I am a newly licensed nurse and just got offered a job in the CVICU. I have had prior ICU experience but wondering if their is anything I could do to help myself in this unit. Does anyone have any good books or classes that I could take or things that I should study prior to my first day? I'm really excited to start and I want to make sure that I am prepared in my first day. Any advice from CVICU nurse would be great!

Thanks

Hello!

I am a newly licensed nurse and just got offered a job in the CVICU. I have had prior ICU experience but wondering if their is anything I could do to help myself in this unit. Does anyone have any good books or classes that I could take or things that I should study prior to my first day? I'm really excited to start and I want to make sure that I am prepared in my first day. Any advice from CVICU nurse would be great!

Thanks

I am a (cticu) cardio-thoracic icu nurse and its very important to understand hemodynamics. Cvp, map, cardiac output and cardiac indexes, measuring via Swan ganz cath. Hope that helps a little.

Specializes in Nursing Education, CVICU, Float Pool.

I just got a job offer for the CVICU! I graduate from nursing school in 4.5 weeks! I did my preceptorship on this CVICU and loved it. My preceptor taught me soooo much, but let me be as autofocus as safely possible.

I would love to hear the information here too!!!!!

Specializes in CVICU.

I've been on CVICU taking fresh hearts for about 5 months now and there is a lot to learn! I at least had CCU experience so I was familar with IABPs and therapeutic hypothermia, etc. A book my preceptor gave me is called Manual of Perioperative Care in Adult Cardiac Surgery by Robert M. Bojar. It's written by a CT surgeon and has a ton of good info. There are a lot of CV surgery books on amazon too, but this is the only one I've read. Brush up on your basic hemodynamic interpretations, acls, vasoactive gtts, receptor sites (alpha, beta1, beta2, etc). And be ready to ask a million questions!
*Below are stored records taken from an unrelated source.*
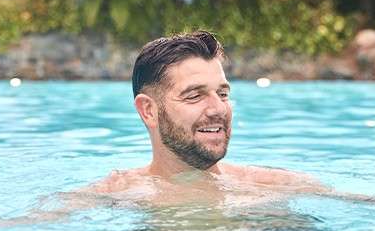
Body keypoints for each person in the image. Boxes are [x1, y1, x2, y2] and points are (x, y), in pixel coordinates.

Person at [91, 30, 324, 201]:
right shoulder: (114, 196)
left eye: (223, 94)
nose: (218, 109)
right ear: (148, 111)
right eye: (194, 96)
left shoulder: (282, 187)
Specializes in Mechanical Circulatory Support.

Ask tons of questions! I always ask my orientees what their background is and what kind of patients they have taken so far in orientation, and what kinds of patients or skills they want to work on... it gives me a gauge of where they are on the learning curve. If they need to work on time management then we take stable doubles (a skill you probably already have coming from ICU). If they want more practice titrating gtts or learning hemodynamics, we'll take a post-op or a more unstable patient or even a stable double but we'll make sure one of the patients is there with a leave-in swan for monitoring. You won't learn it all at once so discuss with your preceptors what you feel comfortable with already and what you still need to work on and go from there... and ask lot of questions.
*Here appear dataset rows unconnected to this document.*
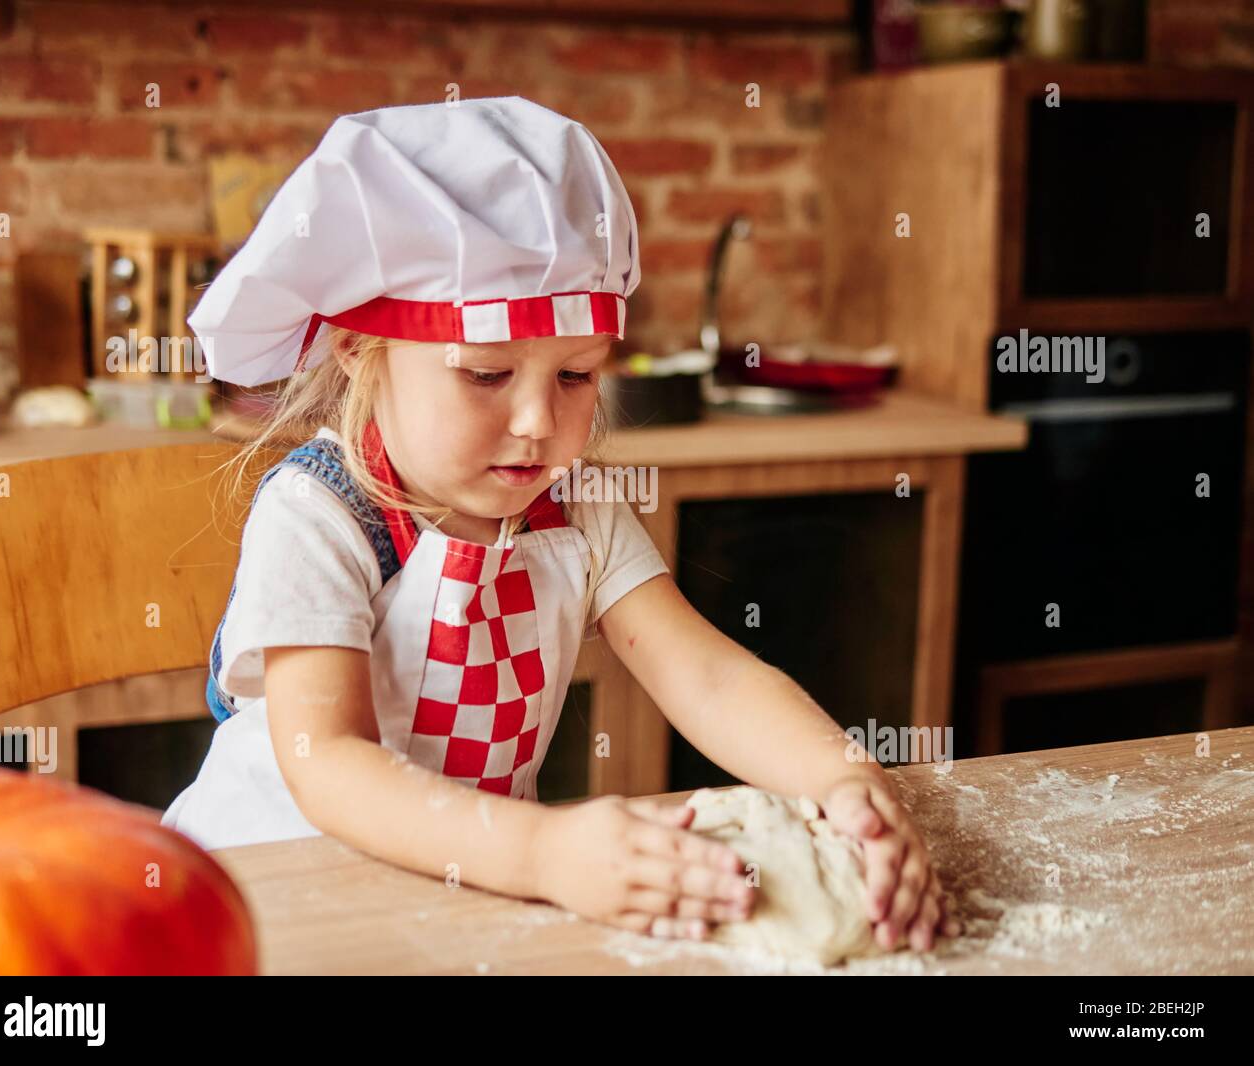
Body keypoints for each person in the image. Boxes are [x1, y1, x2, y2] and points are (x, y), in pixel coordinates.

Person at [162, 96, 958, 952]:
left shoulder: (574, 509)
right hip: (275, 903)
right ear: (360, 348)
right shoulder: (319, 519)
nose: (539, 422)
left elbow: (707, 678)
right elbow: (331, 765)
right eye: (486, 374)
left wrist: (843, 783)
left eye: (576, 376)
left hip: (463, 900)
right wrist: (545, 852)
If you have an "easy" assignment then ask to go over PA cath waveforms or the rationale for choosing certain vasoactive gtts... make a round on the unit and see what's going on with the more unstable patients or check out the chart or a patient who is now stable but coded or was a fresh post-op a couple days ago... or the patient who has been on the unit for three months. Be nosy. And did I mention ask a lot of questions? If your brain hurts when you go home from information overload, you did a good job. With time, more and more of it will stick as some of it repeats itself.